He’s got 25 guests coming to his place in a couple of hours, but Mohan Ayyar is typically calm and composed as he chats with Indian Link.
He’s talking about the great love of his life, Carnatic music, of which you could say he’s a pioneer of sorts in Sydney’s Indian community.
As one of three founders of the classical music organisation Pallavi Inc, Mohan has been responsible for the thriving classical scene in Sydney for the past 25 years.
In fact, the 25 guests that Mohan is preparing to receive are all musicians, brought together for a major event to mark this special milestone.
The Tamil drama Sri Thyagarajar, featuring the popular actor TV Varadharajan, is set to be staged on Sun 1 March at Red Gum Function Centre in Wentworthville.
Joining him on stage will be no less than twenty other artistes, ten from India and ten from Sydney Nadaga Priya.
Pallavi Inc has certainly come a long way. Tracing its history, Mohan said, “It began as an idea in 1994. There was very little by way of Indian classical concerts back then, and with fellow music aficionados V RamNath and VV Ramesh, I organised two concerts to test out the audience. The early response was so good that we formally launched in 1995 as Pallavi Inc, with a star of the stature of Bombay Jayashri.”
The name Pallavi was well chosen: it is Sanskrit for ‘sprout’ or ‘shoot’, and if the founders intended it to be ‘a stem resource for expansion’ they must be quite pleased with it all now.
RamNath said, “In its 25 years, Pallavi has successfully presented a total of more than fifty concerts – music as well as dance – by some of the best-known artistes from India.”
Leading lights such as Prof TN Krishnan, MS Gopalakrishnan, Lalgudi G. Jayaraman, Dr M. Balamuralikrishna, Umayalpuram Sivaraman, Prof Trichy Sankaran, Karaikudi Mani, Chitra Visweswaran and Malavika Sarukkai have all performed in Sydney as guests of Pallavi.

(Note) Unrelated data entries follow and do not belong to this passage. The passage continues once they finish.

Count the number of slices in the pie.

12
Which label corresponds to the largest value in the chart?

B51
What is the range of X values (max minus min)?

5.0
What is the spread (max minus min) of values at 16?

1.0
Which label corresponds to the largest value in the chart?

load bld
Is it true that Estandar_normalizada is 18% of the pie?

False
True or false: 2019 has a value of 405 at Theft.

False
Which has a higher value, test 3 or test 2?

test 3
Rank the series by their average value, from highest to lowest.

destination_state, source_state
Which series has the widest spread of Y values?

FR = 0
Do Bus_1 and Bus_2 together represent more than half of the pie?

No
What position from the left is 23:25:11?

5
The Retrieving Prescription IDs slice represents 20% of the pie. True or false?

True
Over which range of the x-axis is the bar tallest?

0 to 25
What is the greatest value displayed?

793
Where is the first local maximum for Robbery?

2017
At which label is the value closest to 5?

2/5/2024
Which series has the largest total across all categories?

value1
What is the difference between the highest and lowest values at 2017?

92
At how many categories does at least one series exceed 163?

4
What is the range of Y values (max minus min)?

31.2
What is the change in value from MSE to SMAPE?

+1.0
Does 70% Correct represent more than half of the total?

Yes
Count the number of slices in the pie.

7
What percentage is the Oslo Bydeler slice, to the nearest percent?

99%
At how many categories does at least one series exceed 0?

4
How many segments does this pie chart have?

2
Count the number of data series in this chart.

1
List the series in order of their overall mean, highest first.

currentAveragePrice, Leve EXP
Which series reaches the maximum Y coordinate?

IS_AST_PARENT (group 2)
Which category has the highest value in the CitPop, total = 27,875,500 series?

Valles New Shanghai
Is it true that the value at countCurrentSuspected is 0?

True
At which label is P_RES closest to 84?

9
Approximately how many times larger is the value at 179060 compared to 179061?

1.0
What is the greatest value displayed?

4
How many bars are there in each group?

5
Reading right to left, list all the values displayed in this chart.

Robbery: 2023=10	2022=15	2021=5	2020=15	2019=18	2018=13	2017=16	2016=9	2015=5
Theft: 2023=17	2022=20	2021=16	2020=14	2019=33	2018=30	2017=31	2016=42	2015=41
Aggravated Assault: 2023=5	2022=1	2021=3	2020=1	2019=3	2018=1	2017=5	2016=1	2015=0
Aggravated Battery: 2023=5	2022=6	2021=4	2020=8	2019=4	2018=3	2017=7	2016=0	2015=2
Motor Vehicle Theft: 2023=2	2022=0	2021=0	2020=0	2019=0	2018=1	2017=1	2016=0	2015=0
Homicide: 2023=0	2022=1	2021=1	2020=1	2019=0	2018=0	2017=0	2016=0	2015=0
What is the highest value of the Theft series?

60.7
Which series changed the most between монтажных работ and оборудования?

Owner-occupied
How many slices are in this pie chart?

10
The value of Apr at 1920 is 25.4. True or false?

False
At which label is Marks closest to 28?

Access to these legendary musicians, it turned out, was not difficult; no doubt they were impressed by the sincerity of the efforts in far-away Sydney, but equally, all three founders have family links to the industry in India (VV Ramesh particularly, is the brother of VV Sundaram of Cleveland fame, the largest centre for Carnatic music outside of India).
At the same time, Pallavi was able to spot emerging talent particularly well. “Some of the young musicians we presented to our audience in the 1990s such as Sudha Ragunathan, Sanjay Subramanyam and S. Sowmya are now at the pinnacle of their careers,” Mohan beamed.
Mohan himself is a performing musician: his preferred instrument is the keyboards, which he picked up on his own as a teen. He continues to teach even though his day job is not in music, and he also runs the website www.carnaticcorner.com His wife Sangeetha is well-known as a vocalist.
Of course there have been challenges along the way. “Costs were high, given that Australia is a small audience with only two cities Sydney and Melbourne. In the US, with 15-20 cities on the tour map, it is easier to share the bulk of the costs. But the artistes were eager to come, and so we took the financial gamble even though the costs were prohibitive and we bore some losses.”
The concerts though were always impeccably organised, and so Pallavi built up critical acclaim.
“We took pains to start on the dot and kept speeches to a minimum, making it all about the performance alone,” Mohan shared.
Except maybe once when the stage curtains were set ablaze accidentally, he laughed.
“It was in our first year and we had a sell-out show with Lalgudi Jayaraman at Sydney Uni. The curtains caught on fire, and we had to evacuate 500-odd people! The fire brigade came… but luckily no major damage was done, and the concert resumed peacefully.”
As event organisers, Pallavi continues to face challenges.
“The audiences have changed,” Mohan mused. “There’s always been lots of interest, but new organisations sprang up, and competing activities have increased such as the weekend movies. Despite the increase in population, we find we are now having to skip the large auditoriums as venues in favour of smaller community centres.”
And yet, the determination in his voice is quite clear as he concludes, “We are going to continue bringing the great tradition of Indian classical music and dance to wider audiences, especially to the youth. With community support, we hope to continue organising quality concerts.”
In case you’re interested in their latest offering Sri Thyagarajar, you might be disappointed: it has now sold out.